━━━ Selected passage ━━━

The difference from the baseline: explicit type declarations on every local variable so mypyc can use C primitives instead of Python objects, and decomposing ** (-1.5) into sqrt() + arithmetic to avoid slow power dispatch. That's it -- no special decorators, no new build system beyond mypycify().

The mypy project itself -- ~100k+ lines of Python -- achieved a 4x end-to-end speedup by compiling with mypyc. The official docs say "1.5x to 5x" for existing annotated code, "5x to 10x" for code tuned for compilation. The spectral-norm result (14x) lands above that range because the inner loop is pure arithmetic that mypyc compiles directly to C. On our dict-heavy JSON pipeline, mypyc hit 2.3x on pre-parsed dicts -- closer to the expected floor.

The constraint: mypyc supports a subset of Python. Dynamic patterns like **kwargs, getattr tricks, and heavily duck-typed code will compile but won't be optimized -- they fall back to slow generic paths. But if your code already passes mypy strict mode, mypyc is the lowest-effort compilation rung on the ladder.

Rung 3: NumPy

Cost: knowing NumPy. Reward: up to 520x.

	Spectral-norm
CPython 3.14	14,046ms
NumPy	27ms (520x)

520x. Faster than our single-threaded Rust at 154x on the same problem -- though NumPy delegates to BLAS, which uses multiple cores.

Spectral-norm is matrix-vector multiplication. NumPy pre-computes the matrix once and delegates to BLAS (Apple Accelerate on macOS):

a = build_matrix(n)
for _ in range(10):
    v = a.T @ (a @ u)
    u = a.T @ (a @ v)

Each @ is a single call to hand-optimized BLAS with SIMD and multithreading. NumPy trades O(N) memory for O(N^2) memory -- it stores the full 2000x2000 matrix (30MB) -- but the computation is done in compiled C/C++ (Apple Accelerate on macOS, OpenBLAS or MKL on Linux), not Python.

This is the lesson people miss when they say "Python is slow." Python the loop runner is slow. Python the orchestrator of compiled libraries is as fast as anything.

The constraint: your problem must fit vectorized operations. Element-wise math, matrix algebra, reductions, conditionals (np.where computes both branches and masks the result -- redundant work, but still faster than a Python loop on large arrays) -- NumPy handles all of these. What it can't help with: sequential dependencies where each step feeds the next, recursive structures, and small arrays where NumPy's per-call overhead costs more than the computation itself.

━━━ Information given ━━━

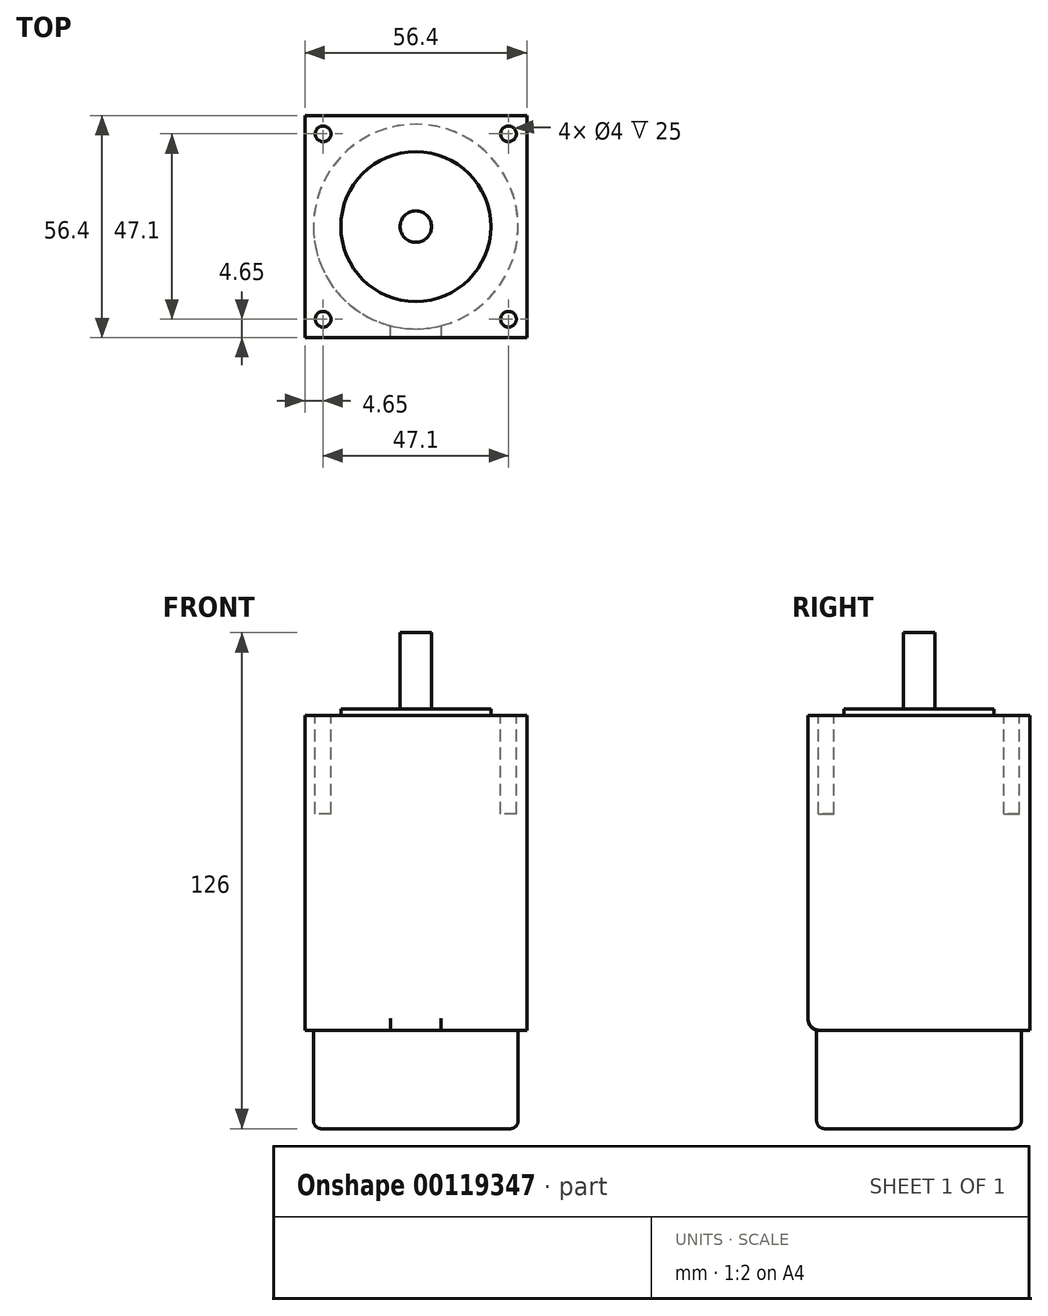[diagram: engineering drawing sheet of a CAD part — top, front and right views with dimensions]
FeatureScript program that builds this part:
annotation { "Feature Type Name" : "Feature", "Feature Type Description" : "" }
export const myFeature = defineFeature(function(context is Context, id is Id, definition is map)
    precondition{}
    {
        {
            var Q0;
            Q0=qCreatedBy(makeId("Top.planeOp"),FACE);
            var sketch = newSketch(context, id + "F0", { "sketchPlane" : qUnion([Q0])});
            skLineSegment(sketch, "E0.bottom", {"start": v(28.2, 28.2) * mm, "end": v(-28.2, 28.2) * mm});
            skLineSegment(sketch, "E0.top", {"start": v(28.2, -28.2) * mm, "end": v(-28.2, -28.2) * mm});
            skLineSegment(sketch, "E0.left", {"start": v(28.2, 28.2) * mm, "end": v(28.2, -28.2) * mm});
            skLineSegment(sketch, "E0.right", {"start": v(-28.2, 28.2) * mm, "end": v(-28.2, -28.2) * mm});
            skPoint(sketch, "E0.middle", {"position": v(0, 0) * mm});
            skSolve(sketch);
        }
        {
            var Q0;
            Q0 = qSketchRegion(id + "F0", true);
            extrude(context, id + "F1", {"entities" : qUnion([Q0]), "depth" : 80 * mm});
        }
        {
            var Q0;
            Q0=makeQuery(id+"F1.opExtrude","CAP_FACE",FACE,{"disambiguationData":[OSD([sQuery(id+"F0.wireOp",EDGE,"E0.bottom"),sQuery(id+"F0.wireOp",EDGE,"E0.top"),sQuery(id+"F0.wireOp",EDGE,"E0.left"),sQuery(id+"F0.wireOp",EDGE,"E0.right")])],"isStart":false});
            var sketch = newSketch(context, id + "F2", { "sketchPlane" : qUnion([Q0])});
            skCircle(sketch, "E1", {"center": v(0, 0) * mm, "radius": 19.05 * mm});
            skSolve(sketch);
        }
        {
            var Q0;
            Q0 = qSketchRegion(id + "F2", true);
            extrude(context, id + "F3", {"entities" : qUnion([Q0]), "operationType" : NewBodyOperationType.ADD, "depth" : 1.6 * mm});
        }
        {
            var Q0;
            Q0=makeQuery(id+"F3.opExtrude","CAP_FACE",FACE,{"disambiguationData":[OSD([sQuery(id+"F2.wireOp",EDGE,"E1")])],"isStart":false});
            var sketch = newSketch(context, id + "F4", { "sketchPlane" : qUnion([Q0])});
            skCircle(sketch, "E2", {"center": v(0, 0) * mm, "radius": 4 * mm});
            skSolve(sketch);
        }
        {
            var Q0;
            Q0 = qSketchRegion(id + "F4", true);
            extrude(context, id + "F5", {"entities" : qUnion([Q0]), "operationType" : NewBodyOperationType.ADD, "depth" : 19.4 * mm});
        }
        {
            var Q0;
            Q0=makeQuery(id+"F1.opExtrude","CAP_FACE",FACE,{"disambiguationData":[OSD([sQuery(id+"F0.wireOp",EDGE,"E0.bottom"),sQuery(id+"F0.wireOp",EDGE,"E0.top"),sQuery(id+"F0.wireOp",EDGE,"E0.left"),sQuery(id+"F0.wireOp",EDGE,"E0.right")])],"isStart":false});
            var sketch = newSketch(context, id + "F6", { "sketchPlane" : qUnion([Q0])});
            skCircle(sketch, "E3", {"center": v(23.55, 23.55) * mm, "radius": 2 * mm});
            skCircle(sketch, "E4.MirrorC", {"center": v(-23.55, 23.55) * mm, "radius": 2 * mm});
            skCircle(sketch, "E5.MirrorC", {"center": v(-23.55, -23.55) * mm, "radius": 2 * mm});
            skCircle(sketch, "E6.MirrorC", {"center": v(23.55, -23.55) * mm, "radius": 2 * mm});
            skSolve(sketch);
        }
        {
            var Q0;
            Q0 = qSketchRegion(id + "F6", true);
            extrude(context, id + "F7", {"entities" : qUnion([Q0]), "operationType" : NewBodyOperationType.REMOVE, "oppositeDirection" : true, "depth" : 25 * mm});
        }
        {
            var Q0;
            Q0=makeQuery(id+"F1.opExtrude","CAP_FACE",FACE,{"disambiguationData":[OSD([sQuery(id+"F0.wireOp",EDGE,"E0.bottom"),sQuery(id+"F0.wireOp",EDGE,"E0.top"),sQuery(id+"F0.wireOp",EDGE,"E0.left"),sQuery(id+"F0.wireOp",EDGE,"E0.right")])],"isStart":true});
            var sketch = newSketch(context, id + "F8", { "sketchPlane" : qUnion([Q0])});
            skCircle(sketch, "E7", {"center": v(0, 0) * mm, "radius": 26 * mm});
            skSolve(sketch);
        }
        {
            var Q0;
            Q0 = qSketchRegion(id + "F8", true);
            extrude(context, id + "F9", {"entities" : qUnion([Q0]), "operationType" : NewBodyOperationType.ADD, "depth" : 25 * mm});
        }
        {
            var Q0;
            Q0=makeQuery(id+"F1.opExtrude","CAP_EDGE",EDGE,{"disambiguationData":[OSD([sQuery(id+"F0.wireOp",EDGE,"E0.top")])],"isStart":true});
            fillet(context, id + "F10", {"entities" : qUnion([Q0]), "radius" : 3 * mm, "tangentPropagation" : true, "allowEdgeOverflow" : false});
        }
        {
            var Q0;
            Q0=makeQuery(id+"F9.opExtrude","CAP_EDGE",EDGE,{"disambiguationData":[OSD([sQuery(id+"F8.wireOp",EDGE,"E7")])],"isStart":false});
            fillet(context, id + "F11", {"entities" : qUnion([Q0]), "radius" : 2 * mm, "tangentPropagation" : true, "allowEdgeOverflow" : false});
        }
    });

━━━

Required task: According to the passage on speeding up Python, what end-to-end speedup did the mypy project achieve by compiling with mypyc? The records are separate from the passage on speeding up Python.

Completed exercise: A 4x end-to-end speedup.